Can you return every line of the material below word for word, leaving the pictures out of your answer?

Dataset entries
◆ ◆ ◆ ◆ ◆ ◆ ◆
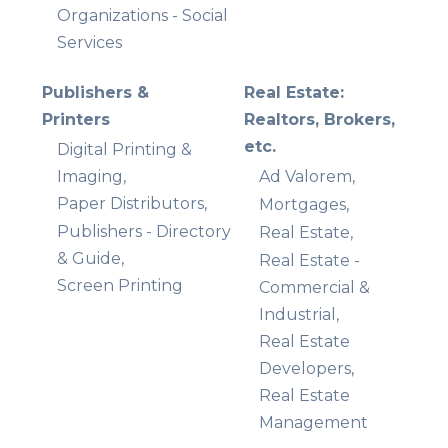
Organizations - Social
Services
Publishers &
Real Estate:
Printers
Realtors, Brokers,
etc.
Digital Printing &
Imaging,
Ad Valorem,
Paper Distributors,
Mortgages,
Publishers - Directory
Real Estate,
& Guide,
Real Estate -
Screen Printing
Commercial &
Industrial,
Real Estate
Developers,
Real Estate
Management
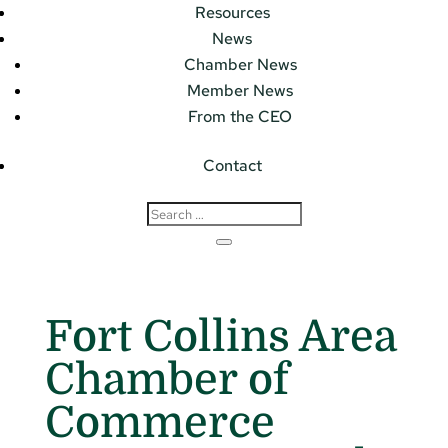
Resources
News
Chamber News
Member News
From the CEO
Contact
Fort Collins Area
Chamber of
Commerce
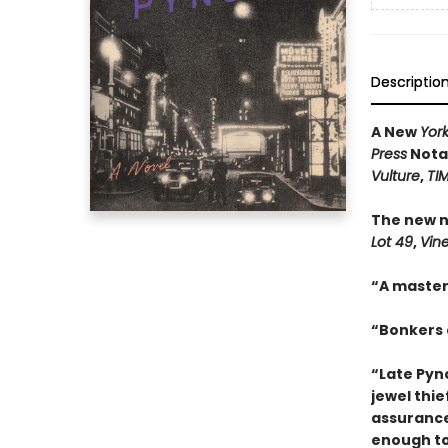
Descriptio
A New
Yor
Press
Notab
Vulture
,
TI
The new n
Lot 49
,
Vin
“A master
“Bonkers a
“Late Pync
jewel thie
assurance
enough to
◆ ◆ ◆ ◆ ◆ ◆ ◆
### SOLVED PROBLEM:
Organizations - Social
Services
Publishers &
Real Estate:
Printers
Realtors, Brokers,
etc.
Digital Printing &
Imaging,
Ad Valorem,
Paper Distributors,
Mortgages,
Publishers - Directory
Real Estate,
& Guide,
Real Estate -
Screen Printing
Commercial &
Industrial,
Real Estate
Developers,
Real Estate
Management
Resources
News
Chamber News
Member News
From the CEO
Contact
Fort Collins Area
Chamber of
Commerce
Descriptio
A New
Yor
Press
Notab
Vulture
,
TI
The new n
Lot 49
,
Vin
“A master
“Bonkers a
“Late Pync
jewel thie
assurance
enough to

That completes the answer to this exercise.